Friday, January 18, 2008


I grew up in suburbia. There were many good things about it, but the availability of books wasn't one of them. There were two bookstores in my hometown: Crown and Waldenbooks. Neither one of them was very good. You could find the best sellers and maybe even past titles from the authors of the best sellers, but anything else was hit and miss. They would have Tom Sawyer and Huck Finn but never Life on the Mississippi or The Prince and the Pauper, A Tale of Two Cities and A Christmas Carol but never The Pickwick Papers. By the time I got to high school, Crown had begun to carry Wilkie Collins's two most famous novels, The Woman in White and The Moonstone. One day when I was in the ninth grade, I found No Name at a B. Dalton in the mall ten miles away, and went back obsessively after that in the hopes that they might get Armadale or Basil or anything else by Collins. The summer after my ninth grade year, we dropped my older brother off for his freshman year at a major state university, and I thought that I had died and gone to heaven when I stepped foot into the campus Follett's bookstore because they had not only the textbooks for every course at the university but also the best history section that I had ever seen.

The world of bookselling has changed dramatically since I was a kid. The biggest driver of that change is Amazon, of course. Because of Amazon, it's not possible to buy any book in print from any number of sources and have it in your hot little hands in a few days. It's not a challenge anymore to assemble the complete works of Wilkie Collins, and I can even be picky about the translation of War and Peace I want to read. But not far behind Amazon in influence on bookselling in the United States are superstore chains like Borders and Barnes & Noble. They don't have the breadth of selection that Amazon does, of course, but the selection is still vast. And they have overstuffed chairs and in-store coffee shops so that you can browse the merchandise, sit down, and sample possible selections while sipping on the caffeinated beverage of your choice. It's a great way to spend a lazy Saturday afternoon, for me at least. More than that, it's brought a level of service to formerly bookstore-poor locales that's an order of magnitude or more better than what was common 20 years ago. My hometown now has both a Borders and a Barnes & Noble, and I would wager that I could find six or seven of Wilkie Collins's works in either one of them and could come to a conclusion about the one I might find the most enjoyable in comfort before buying any of them. Even in major cities like Houston, the presence of multiple locations of the major chain superstores has dramatically increased the availability of books of all sorts. Barnes & Noble and Borders are motivated by profit, not altruism, of course, but both of them have improved the quality of my life significantly.

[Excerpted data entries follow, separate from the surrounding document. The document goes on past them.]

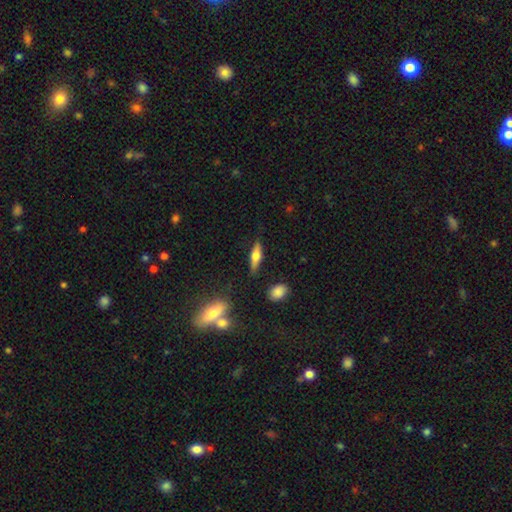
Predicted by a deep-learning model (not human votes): This is possibly a featured or disk galaxy (52%). It is clearly viewed edge-on (93%). Merging: clearly none (83%).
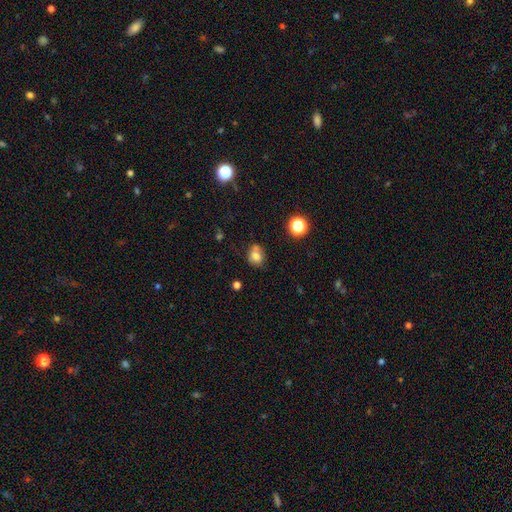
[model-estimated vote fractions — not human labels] Smooth or featured: smooth — 73% (star or artifact — 14%)
How rounded: round — 61% (in between — 38%)
Merging: none — 54% (merger — 20%)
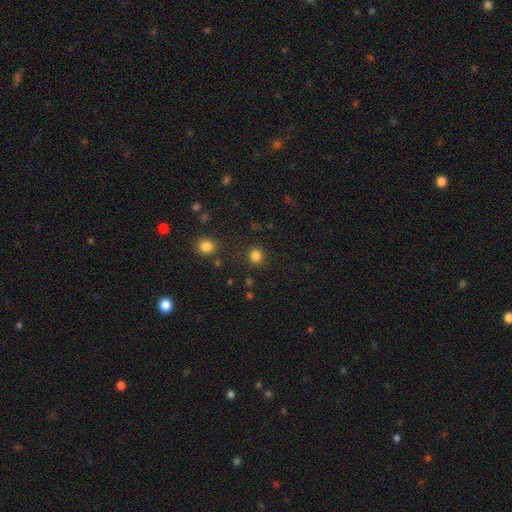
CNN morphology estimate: smooth_or_featured: smooth (p=0.83) [alt: star or artifact p=0.13]
how_rounded: round (p=0.91) [alt: in between p=0.08]
merging: none (p=0.88) [alt: minor disturbance p=0.06]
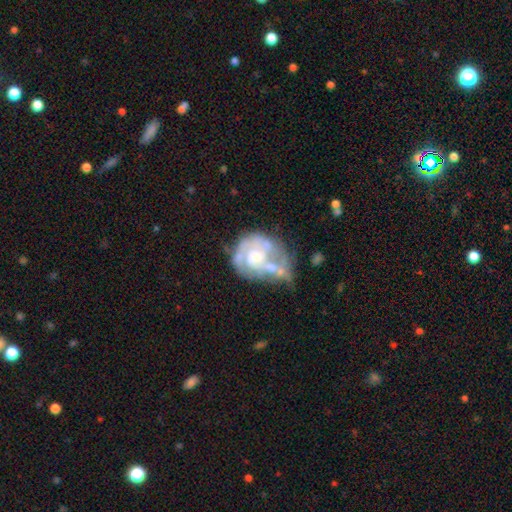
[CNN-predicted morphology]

None of my thoughts or observations or arguments about this is particularly original. The reason that I bring them up now is that The Atlantic Monthly has recently made their archives available free of charge for non-subscribers, which means that it's possible again to read my favorite essay of all time published in the magazine. Originally in the July/August 2001 edition, "Two -- Make That Three -- Cheers for the Chain Bookstores" by Brooke Allen makes my case better than I ever could.
What if fifteen years ago someone had suggested a nationwide network of gigantic bookshops, carrying about 150,000 titles each, staying open until 11:00 P.M. or midnight, and offering caf├ęs, comfortable chairs, and public restrooms? And what if these sumptuous emporia were to be found not only in the great urban centers but also in small cities and suburbs all across the country—places like Plano, Texas; Knoxville, Tennessee; and Mesa, Arizona? Wouldn't we have thought that sounded like pure, if unattainable, heaven? Well, that is what the superstore chains—Barnes & Noble; Borders; and Books-A-Million, based in Birmingham, Alabama—have brought us. Why, then, the chorus of disapproval from the cultural elite? Why the characterization, spread by a vocal group of critics, of the chain bookstores as a sort of intellectual McDonald's, a symbol of the dumbing-down and standardization of American life?

She ascribes the opposition to the superstores as being born in snobbery and ignorance, and I think that she makes a good case. To be honest, I don't know how deep the opposition was in 2001; that is, I'm not sure if she created a strawman out of the movie You've Got Mail and a few angry comments in industry publications. Regardless, she effectively makes the case that the book superstores have been a force for good in the United States. The superstores don't just promote bestsellers -- most of the shelf space, including most of the displays, goes to the midlist titles that form the backbone of "serious" books offered for sale. The selection at an average book superstore is as good or better than even the best independent bookstores. The employees, on average, are no more likely to be "you want fries with that?" drones than they are in independent stores. And they exist in places less sophisticated than Manhattan and San Francisco.

What has changed in the six and a half years since this article was published? Well, there are more superstores now than there were then, and the older superstores have begun to show their age. I suspect that Amazon and its online competitors have made life increasingly difficult for Barnes & Noble and Borders -- the discounts mentioned in the article have been gone for years. But the ones that I go to are still packed at all hours of the day, and not just with college students studying in the coffee shop (although that wouldn't be terrible, given the margins on coffee drinks). They have been and are a godsend to me, and I believe that they have been a positive force in American society.